Já Neto afirma que a Lei 11.648, de 2008, que reconheceu as centrais sindicais, trouxe nova realidade ao mundo sindical. Todas as centrais passaram a ser definidas como “entidade associativa de direito privado compostas por organizações sindicais de trabalhadores”. Até então, sustenta, centrais eram oficialmente constituídas como ONGs. Daí vem a crítica de que o congresso nacional da CGTB foi precedido de uma “ação radical de um grupo de militantes partidários, alheios ao movimento sindical, que se incrustou em nossa central quando ela ainda era um ONG”.

Divisões

A lei estabeleceu requisitos para que uma central fosse reconhecida, entre os quais filiação de pelo menos 100 sindicatos distribuídos nas cinco regiões do país e, no mínimo, cinco setores de atividade econômica. As entidades filiadas devem representar ao menos 7% do total dos empregados sindicalizados no país. As centrais passaram a ficar com parte da contribuição (ou imposto) sindical – os sindicatos indicam ao Ministério do Trabalho e Emprego a central beneficiária. Caso a divisão se consolide, cada um dos grupos terá dificuldade atingir os 7% de filiação.

Segundo avaliação de sindicalistas consultados pela Rede Brasil Atual, essa pode ter sido a raiz da crise: a CGTB ganhou vários sindicatos nos últimos anos, fazendo aumentar a pressão para incluir mais dirigentes à frente da entidade. Nos últimos cinco anos, o número passou de menos de 90 para aproximadamente 400. Caso a demanda fosse atendida, menos representantes do MR-8 (PPL) poderiam permanecer.

“Acho que os companheiros efetivamente perderam a noção das coisas que queriam fazer”, afirma Neto, cujo mandato vai até 31 de agosto. Com a situação indefinida, nada muda, por exemplo, em termos de representação da CGTB em fóruns tripartite. Neto, por exemplo, continua representando a central no Conselho de Relações do Trabalho, enquanto Bira segue no Conselho Deliberativo do Fundo de Amparo ao Trabalhador (Codefat).

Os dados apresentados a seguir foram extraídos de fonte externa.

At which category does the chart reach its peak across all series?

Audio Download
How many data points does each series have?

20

A CGTB informa ter em torno de 400 entidades filiadas, com aproximadamente 2 milhões de trabalhadores na base. O maior sindicato é o dos Trabalhadores em Processamento de Dados e Tecnologia da Informação do Estado de São Paulo (Sindp), com 80 mil trabalhadores na base, sendo 45 mil associados, e presidido justamente por Neto.

Agora com ameaça real de racha, a entidade também se originou de uma divisão. Em 1986, foi fundada a CGT, que passou a ser disputada por dois blocos, um liderado por Antônio Rogério Magri (ex-presidente do Sindicato dos Eletricitários de São Paulo e ministro do Trabalho no governo Collor) e outro por Joaquim dos Santos Andrade (presidente por mais de 20 anos do Sindicato dos Metalúrgicos de São Paulo, morto em 1997). Em 1989, a divisão se confirmou e ficaram duas CGTs: uma, confederação, com Magri; outra, central, com Joaquinzão, apoiado pelo MR-8.

A antiga CGT de Magri – que em 1990 deixou a direção para ocupar o Ministério do Trabalho e da Previdência no governo Collor e foi substituído por Francisco Canindé Pegado – ajudou a formar, juntamente com a SDS e CAT, a UGT, criada em 2007.